At 12:50 pm, a tactical team enters one of the classrooms and fatally shoots Ramos.
Among criticisms included in a US Justice Department report released earlier this year was that there was “no urgency” in establishing a command centre, creating confusion among police about who was in charge.
Multiple federal and state investigations have laid bare cascading problems in law enforcement training, communication, leadership and technology, and questioned whether officers prioritised their own lives over those of children and teachers.
Some of the 911 calls released were from terrified instructors. One described “a lot, a whole lot of gunshots”, while another sobbed into the phone as a dispatcher urged her to stay quiet. “Hurry, hurry, hurry, hurry!” the first teacher cried before hanging up.
Just before arriving at the school, Ramos shot and wounded his grandmother at her home. He then took a pickup from the home and drove to the school.
Ramos’ distraught uncle made several 911 calls begging to be put through so he could try to get his nephew to stop shooting.
“Everything I tell him, he does listen to me,” Armando Ramos said. “Maybe he could stand down or do something to turn himself in,” he added, his voice cracking.

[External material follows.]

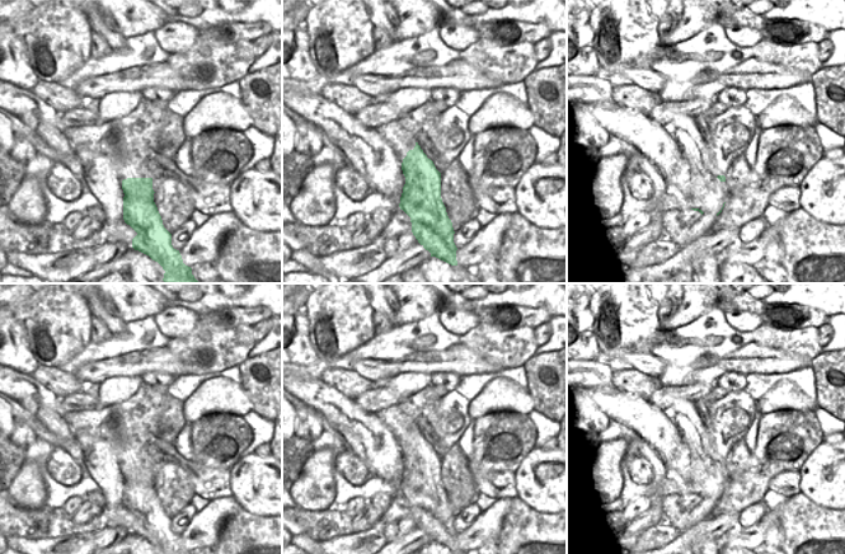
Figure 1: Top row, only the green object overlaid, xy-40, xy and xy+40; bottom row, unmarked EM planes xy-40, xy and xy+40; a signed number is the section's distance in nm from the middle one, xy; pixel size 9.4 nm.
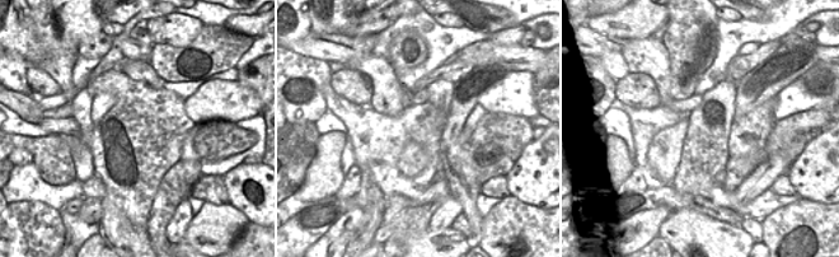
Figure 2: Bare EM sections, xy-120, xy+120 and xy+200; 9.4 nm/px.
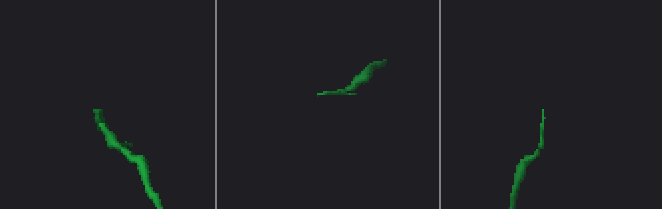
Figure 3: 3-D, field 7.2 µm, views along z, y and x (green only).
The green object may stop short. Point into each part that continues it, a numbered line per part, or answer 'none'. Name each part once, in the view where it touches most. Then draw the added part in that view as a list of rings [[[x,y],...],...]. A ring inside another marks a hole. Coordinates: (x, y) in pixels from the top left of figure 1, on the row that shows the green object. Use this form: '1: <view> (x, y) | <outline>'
1: xy (402, 141) | [[[394,119],[385,128],[385,137],[394,149],[402,165],[403,159],[407,156],[407,152],[409,150],[413,150],[416,146],[417,141],[414,136],[405,128],[403,128],[402,125],[398,122],[398,119]]]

He said his nephew, who had been with him at his house the night before, stayed with him in his bedroom all night, and told him that he was upset because his grandmother was “bugging” him.
“Oh my God, please, please, don’t do nothing stupid,” the man says on the call. “I think he’s shooting kids.”
But the offer arrived too late, coming just around the time that the shooting had ended and law enforcement officers killed Salvador Ramos.
Two of the responding officers now face criminal charges. Former Uvalde school Police Chief Pete Arredondo and former school officer Adrian Gonzales have pleaded not guilty to multiple charges of child abandonment and endangerment. A Texas state trooper in Uvalde who had been suspended was reinstated to his job earlier this month.
In an interview this week with CNN, Arredondo said he thinks he’s been “scapegoated” as the one to blame for the botched law enforcement response.
Some of the families have called for more officers to be charged and filed federal and state lawsuits against law enforcement, social media, online gaming companies, and the gun manufacturer that made the rifle the gunman used.